Corinne was in Lincoln Park Academy Middle School and almost overnight went from an A to a C or D student.
"Doctors told us it was emotional, but it didn't improve over time," Kathleen Fredrick said. "She was doing poorly in school. I didn't believe she couldn't do the work. I tried to help her with her Spanish, but she couldn't remember any vocabulary words.
"So I started teaching her how to curse in Spanish. I figured that might get her interest. But after five minutes, she couldn't repeat any of the phrases we'd gone over. I realized we had a real problem."Eventually, a doctor diagnosed Corinne with brain damage, caused by her...
caused by her head hitting the side window in the truck. She began years of intense therapy with, among others, a "brain trainer," who worked on re-routing Corrine's memory around the damaged parts of her brain.
That was partially successful, but Corinne still suffers to this day from an inability to recall words or random facts. She had planned a career as an environmental lobbyist and recently completed her masters degree in environmental policy at Florida International University, but won't be pursuing lobbying as a career.
"I lost the ability to quickly recall facts, which is very important in my field. It's still incredibly difficult for me to do that," Corinne said. "I finally had to accept (only recently) that I should take a different career path."
Today, she owns a horse therapy business in Ocala.
Along with the pain of remembering her daughter's suffering, Kathleen Fredrick was struck by something else.

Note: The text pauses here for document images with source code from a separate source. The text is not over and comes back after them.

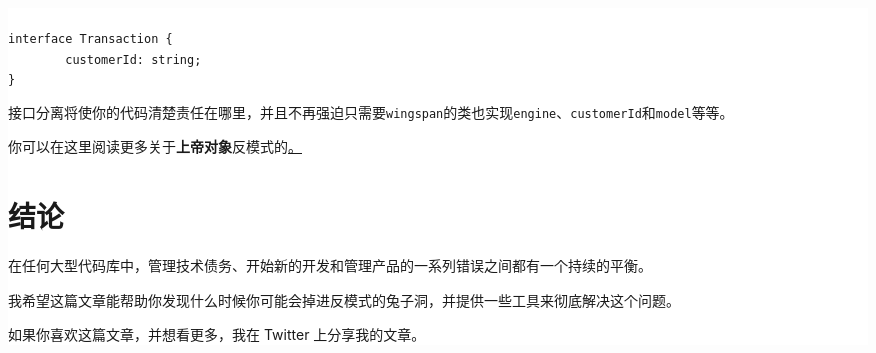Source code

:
 ```

interface Transaction {
        customerId: string;
} 
```

接口分离将使你的代码清楚责任在哪里，并且不再强迫只需要`wingspan`的类也实现`engine`、`customerId`和`model`等等。

你可以在这里阅读更多关于**上帝对象**反模式的[。](https://en.wikipedia.org/wiki/God_object)

# 结论

在任何大型代码库中，管理技术债务、开始新的开发和管理产品的一系列错误之间都有一个持续的平衡。

我希望这篇文章能帮助你发现什么时候你可能会掉进反模式的兔子洞，并提供一些工具来彻底解决这个问题。

如果你喜欢这篇文章，并想看更多，我在 Twitter 上分享我的文章。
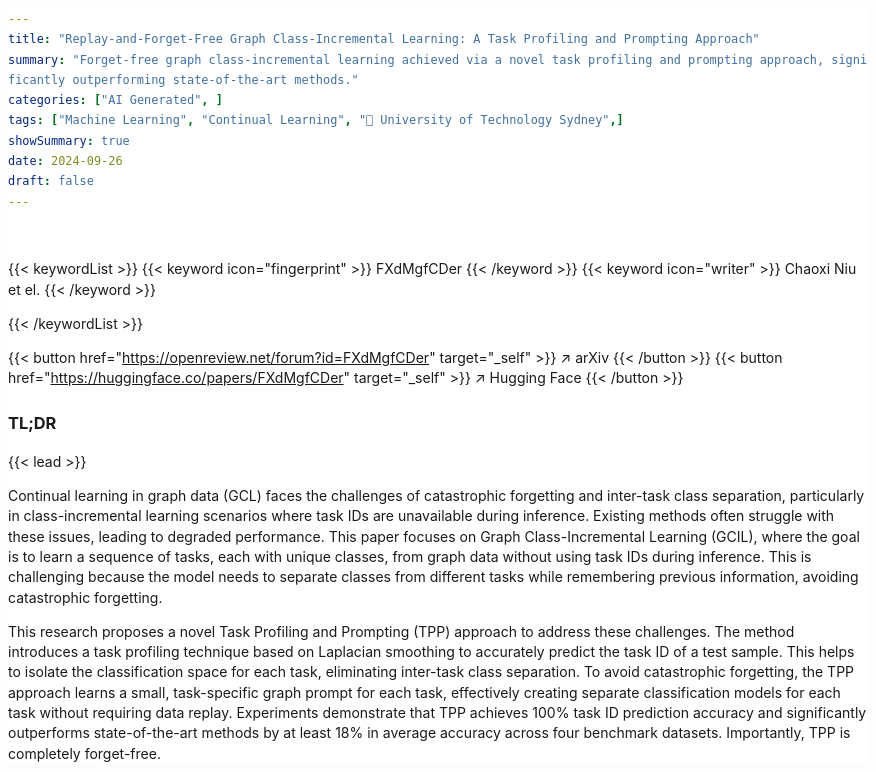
 ```yaml
---
title: "Replay-and-Forget-Free Graph Class-Incremental Learning: A Task Profiling and Prompting Approach"
summary: "Forget-free graph class-incremental learning achieved via a novel task profiling and prompting approach, significantly outperforming state-of-the-art methods."
categories: ["AI Generated", ]
tags: ["Machine Learning", "Continual Learning", "🏢 University of Technology Sydney",]
showSummary: true
date: 2024-09-26
draft: false
---
```


<br>

{{< keywordList >}}
{{< keyword icon="fingerprint" >}} FXdMgfCDer {{< /keyword >}}
{{< keyword icon="writer" >}} Chaoxi Niu et el. {{< /keyword >}}
 
{{< /keywordList >}}

{{< button href="https://openreview.net/forum?id=FXdMgfCDer" target="_self" >}}
↗ arXiv
{{< /button >}}
{{< button href="https://huggingface.co/papers/FXdMgfCDer" target="_self" >}}
↗ Hugging Face
{{< /button >}}



<audio controls>
    <source src="https://ai-paper-reviewer.com/FXdMgfCDer/podcast.wav" type="audio/wav">
    Your browser does not support the audio element.
</audio>


### TL;DR


{{< lead >}}

Continual learning in graph data (GCL) faces the challenges of catastrophic forgetting and inter-task class separation, particularly in class-incremental learning scenarios where task IDs are unavailable during inference. Existing methods often struggle with these issues, leading to degraded performance.  This paper focuses on Graph Class-Incremental Learning (GCIL), where the goal is to learn a sequence of tasks, each with unique classes, from graph data without using task IDs during inference.  This is challenging because the model needs to separate classes from different tasks while remembering previous information, avoiding catastrophic forgetting.

This research proposes a novel Task Profiling and Prompting (TPP) approach to address these challenges. The method introduces a task profiling technique based on Laplacian smoothing to accurately predict the task ID of a test sample. This helps to isolate the classification space for each task, eliminating inter-task class separation. To avoid catastrophic forgetting, the TPP approach learns a small, task-specific graph prompt for each task, effectively creating separate classification models for each task without requiring data replay. Experiments demonstrate that TPP achieves 100% task ID prediction accuracy and significantly outperforms state-of-the-art methods by at least 18% in average accuracy across four benchmark datasets. Importantly, TPP is completely forget-free.
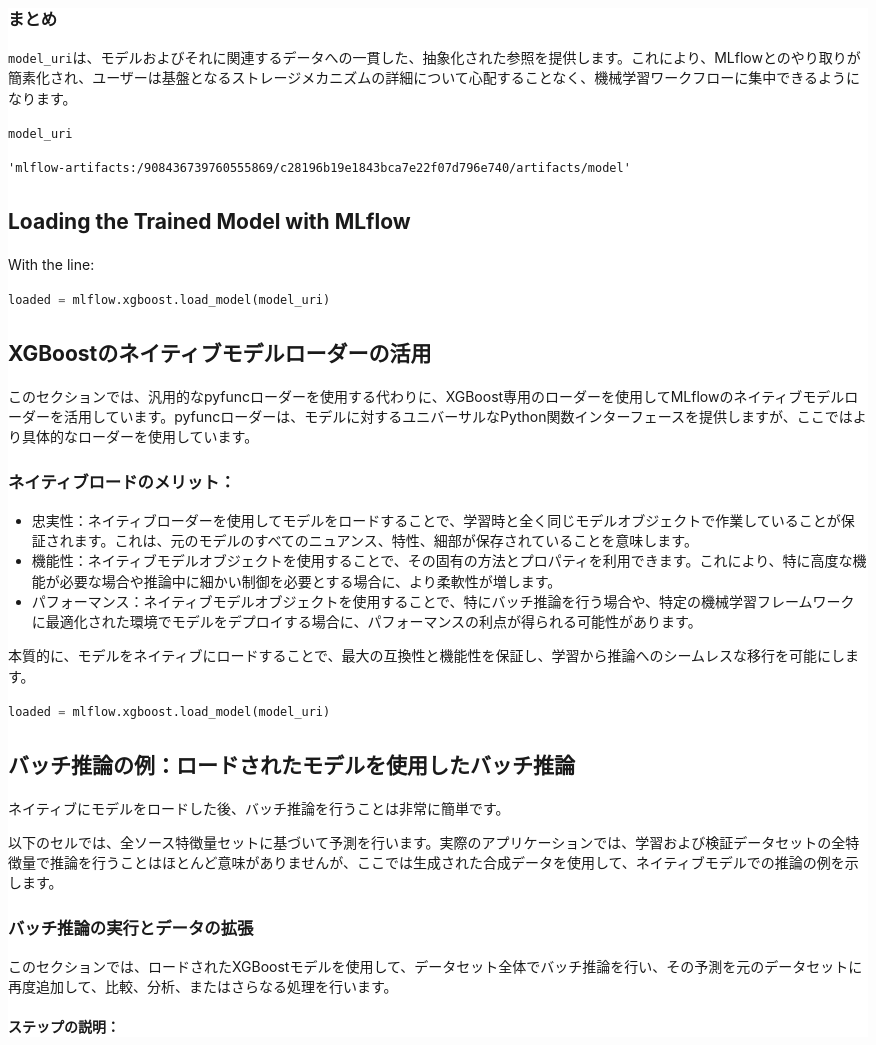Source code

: ### まとめ

`model_uri`は、モデルおよびそれに関連するデータへの一貫した、抽象化された参照を提供します。これにより、MLflowとのやり取りが簡素化され、ユーザーは基盤となるストレージメカニズムの詳細について心配することなく、機械学習ワークフローに集中できるようになります。

```python
model_uri
```
```
'mlflow-artifacts:/908436739760555869/c28196b19e1843bca7e22f07d796e740/artifacts/model'
```

## Loading the Trained Model with MLflow

With the line:

```python
loaded = mlflow.xgboost.load_model(model_uri)
```



## XGBoostのネイティブモデルローダーの活用

このセクションでは、汎用的なpyfuncローダーを使用する代わりに、XGBoost専用のローダーを使用してMLflowのネイティブモデルローダーを活用しています。pyfuncローダーは、モデルに対するユニバーサルなPython関数インターフェースを提供しますが、ここではより具体的なローダーを使用しています。

### ネイティブロードのメリット：

* 忠実性：ネイティブローダーを使用してモデルをロードすることで、学習時と全く同じモデルオブジェクトで作業していることが保証されます。これは、元のモデルのすべてのニュアンス、特性、細部が保存されていることを意味します。
* 機能性：ネイティブモデルオブジェクトを使用することで、その固有の方法とプロパティを利用できます。これにより、特に高度な機能が必要な場合や推論中に細かい制御を必要とする場合に、より柔軟性が増します。
* パフォーマンス：ネイティブモデルオブジェクトを使用することで、特にバッチ推論を行う場合や、特定の機械学習フレームワークに最適化された環境でモデルをデプロイする場合に、パフォーマンスの利点が得られる可能性があります。

本質的に、モデルをネイティブにロードすることで、最大の互換性と機能性を保証し、学習から推論へのシームレスな移行を可能にします。


```python
loaded = mlflow.xgboost.load_model(model_uri)
```



## バッチ推論の例：ロードされたモデルを使用したバッチ推論

ネイティブにモデルをロードした後、バッチ推論を行うことは非常に簡単です。

以下のセルでは、全ソース特徴量セットに基づいて予測を行います。実際のアプリケーションでは、学習および検証データセットの全特徴量で推論を行うことはほとんど意味がありませんが、ここでは生成された合成データを使用して、ネイティブモデルでの推論の例を示します。

### バッチ推論の実行とデータの拡張

このセクションでは、ロードされたXGBoostモデルを使用して、データセット全体でバッチ推論を行い、その予測を元のデータセットに再度追加して、比較、分析、またはさらなる処理を行います。

#### ステップの説明：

"That driver could just as easily have been my father," she said. James Piowaty died at age 90 in 2016 of the effects of frontal temporal lobe dementia.
"He should have quit driving a least four years before he did," Fredrick recalled. "I reported him twice as a bad driver to the Department of Motor Vehicles. They retested him, he failed, but they sent him home 'to practice a little more.' "
"It took two years for the DMV to cancel his license. His doctors wouldn't do it, in part because there are so few options to get around if if you don't drive."
Sadly, Fredrick said, she doesn't think her father was unique at all; there are plenty of elderly drivers on the highway who shouldn't be.
Corinne said once she got over the immediate shock about the news of Tuesday's crash, she became angry.
Elderly drivers in Florida are required to be retested every eight years. Michigan, where the RV driver is from, has slightly tougher standards — every six years — but Corinne believes both are inadequate.
MORE:99-year-old driver in fatal crash had clean record, recently passed driving tests
She noted the driver who died in her wreck had been pulled over two weeks prior for running a stop sign. She was let off with a caution and allowed to drive herself home.
"It's time these 'nod-nod, wink-wink' practices stop," Corinne said.
"I'm proposing a retesting mandate, that begins at age 65 when a person gets Social Security," she said. "We need a new evaluation and retesting procedure. I think for drivers 65 to 75 it should be every five years; every three years for those 75 to 80, and every year for those 80 and older."
Corinne also noted RV drivers are not required to hold any special license to drive their vehicles. That's something Virginia-based safety advocate Ron Melancon has been crusading about for eight years.
Melancon features TCPalm coverage of the Okeechobee Road accident prominently on his DangerousRVs.org website. He is passionate about the need for a national RV drivers license. He points out that a driver who wants to ride a motorcycle has to pass a special driving test and hold a motorcycle license.
"So why don't we require the same thing for someone driving a 30,000-pound RV"? Melancon asked.
We are all shocked by this week's tragedy, by two young lives so brutally cut short because of a series of tragic circumstances, apparent equipment failures on the RV and, perhaps, the age of the RV driver.
Surely Corinne Fredrick, who intends to dust off her lobbying skills to make lawmakers aware of the licensing issues, and advocates like Ron Melancon are correct. We do need tougher standards for elderly drivers and perhaps all owners of RVs.
People across the country will continue to die unless someone takes a stand.